I am studying the book "Rings and Categories of modules" written by Frank W. Anderson and Kent R. Fuller. On page 121, the authors offer a proposition.
9.18 Proposition. If every proper submodule of $M$ is contained in a maximal submodule of $M$, then $Rad M$ is the unique largest superfluous submodule of $M$.
We know the proposition is not necessary. I want to add a condition (suppose condition a) such that the proposition is necessary. I post my effort.
Proposition. If condition a and $Rad M \ll M$, then every proper submodule of $M$ is contained in a maximal module of $M$.
Proof. Let $N$ be a proper submodule of $M$ and $f:M \to M/RadM$ be the natural epimorphism. Then $f(N)\neq M/RadM$ follows from $Rad M \ll M$. Indeed $Rad M \ll M$ $\Leftrightarrow$ for any $L<M$ $\Rightarrow$ $L +Rad M \neq M $,i.e. $L\neq M/RadM$. Then $f(N)$ is contained in a maximal submodule $P\subset M/RadM$. Thus $N$ is a submodule of the maximal submodule $f^{-1}(P)\subset M$.
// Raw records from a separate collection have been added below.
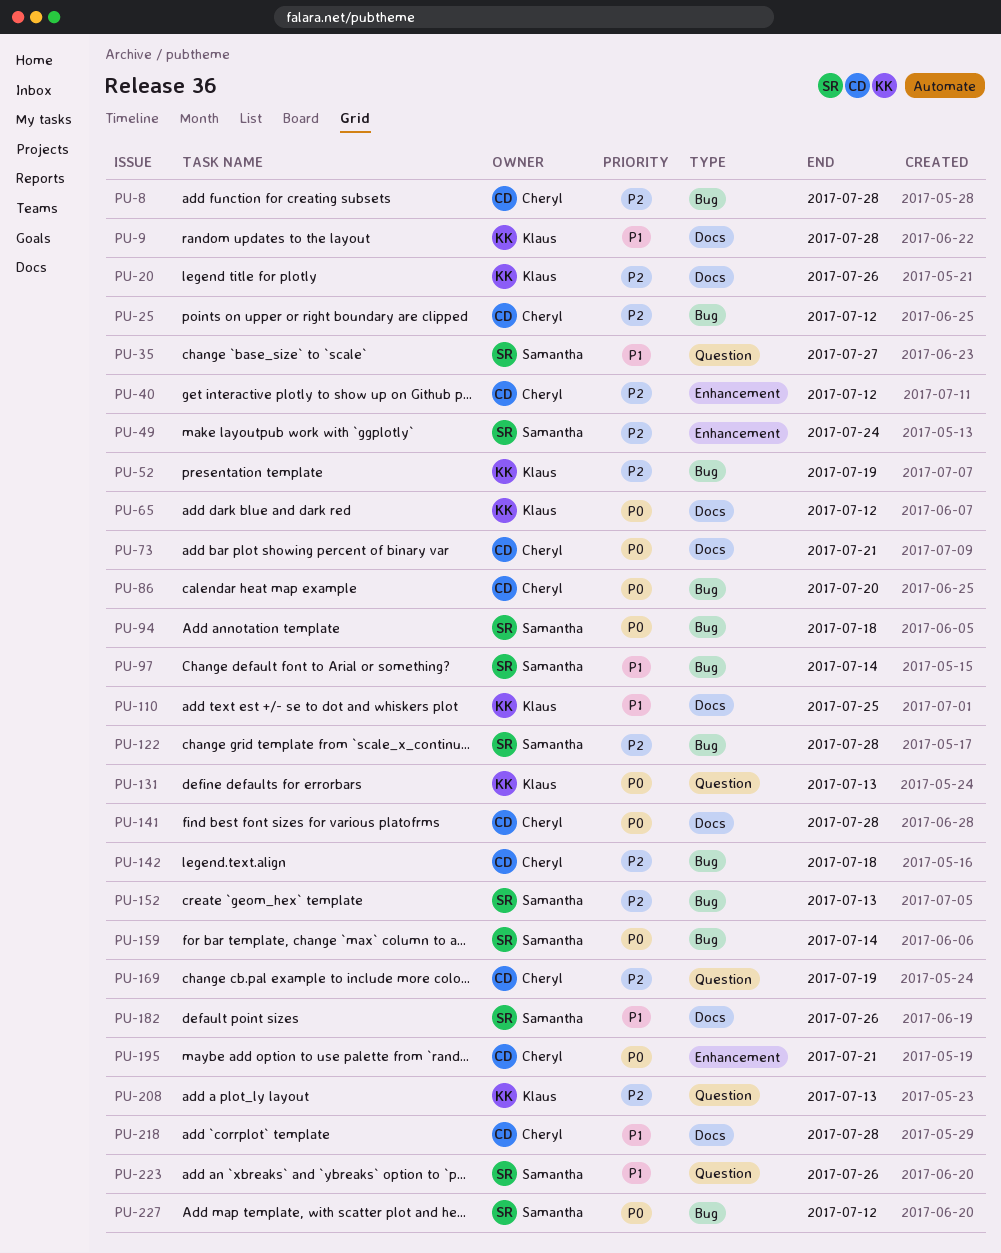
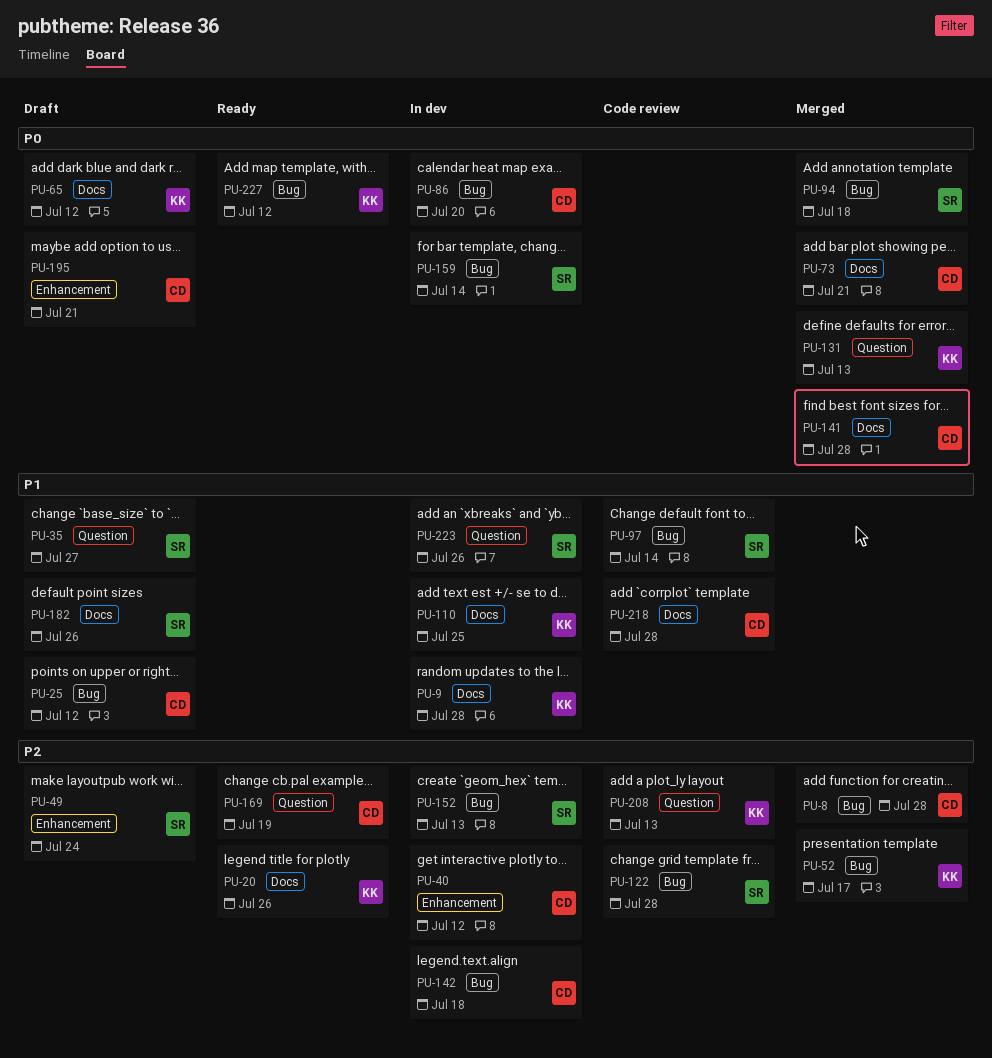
PU-25, priority: P2 -> P1
PU-52, due: Jul 19 -> Jul 17
PU-227, owner: Samantha -> Klaus

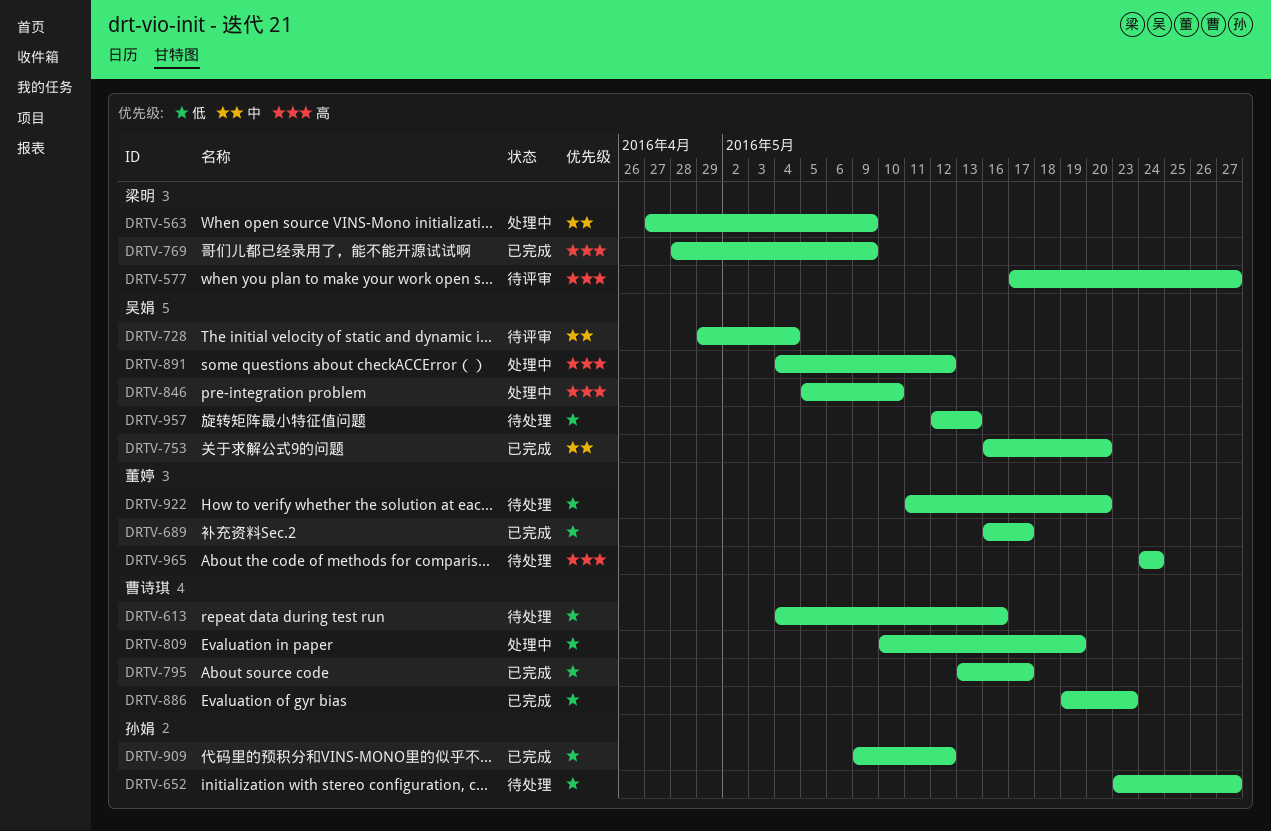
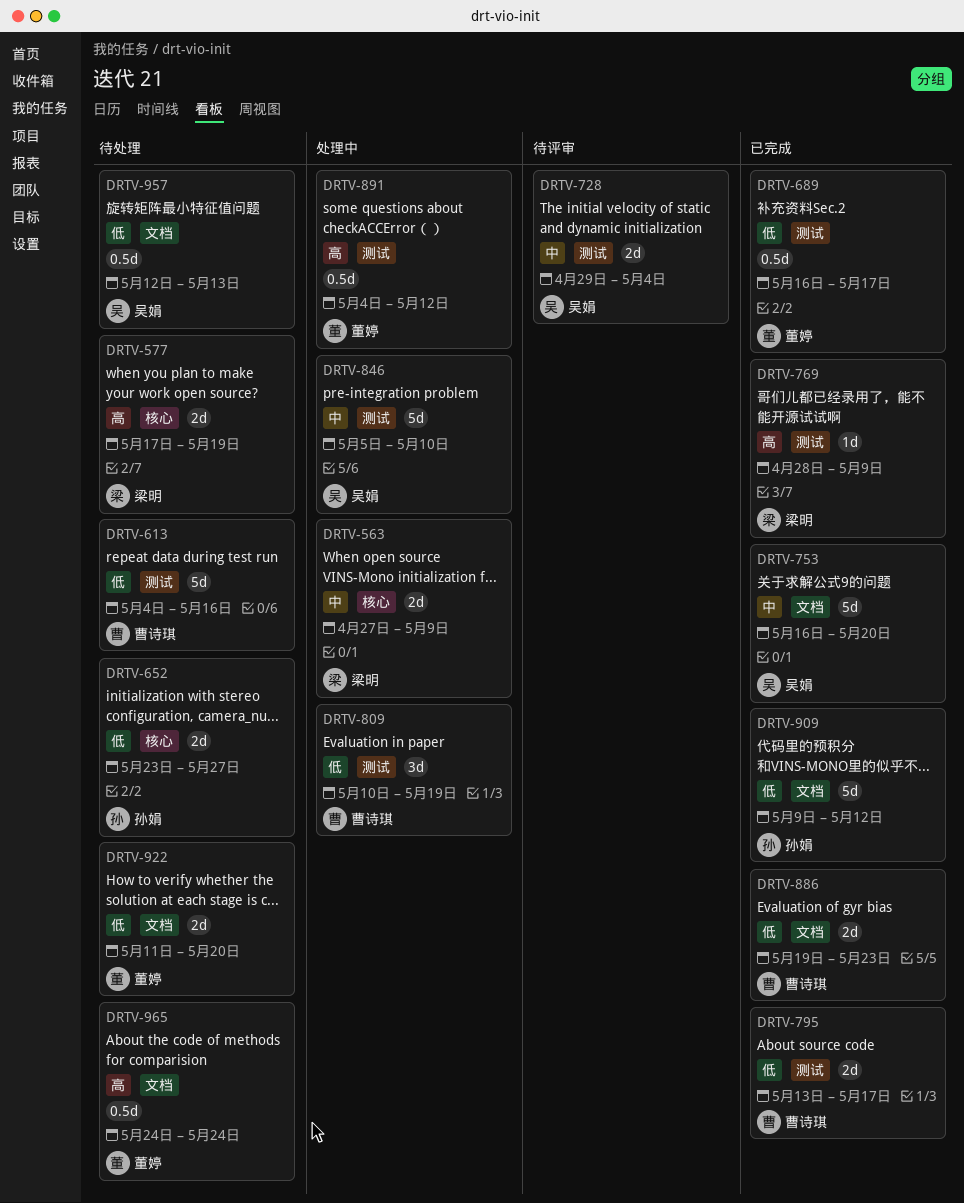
DRTV-577, status: 待评审 -> 待处理
DRTV-577, due: May 27 -> May 19
DRTV-846, priority: 高 -> 中
DRTV-891, owner: 吴娟 -> 董婷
It seems I don't use the condition a. Who can point out my mistakes? Any help will be welcomed.
A module for which every proper submodule is contained in a maximal submodule has been called a coatomic module, by some authors. I'll use that as an abbreviation.
The second sentence does not follow from the first. A proper submodule might not be contained in any maximal submodule. (Indeed, that is a corollary of examples of modules which do not have any maximal submodules.) So, you are begging the question by assuming the conclusion of this theorem holds for the quotient $M/Rad(M)$.
So, the condition (a) that would fit the bill precisely would be: every proper submodule of $M/Rad (M)$ is contained in a maximal submodule.
So you can say: if $Rad(M)$ is a superfluous submodule and $M/Rad(M)$ is coatomic, then $M$ is coatomic.
Obviously Noetherian modules have that property (owing to the maximal condition on submodules.) Also as obviously a module with a unique maximum submodule would do the job (even if it isn't Noetherian.)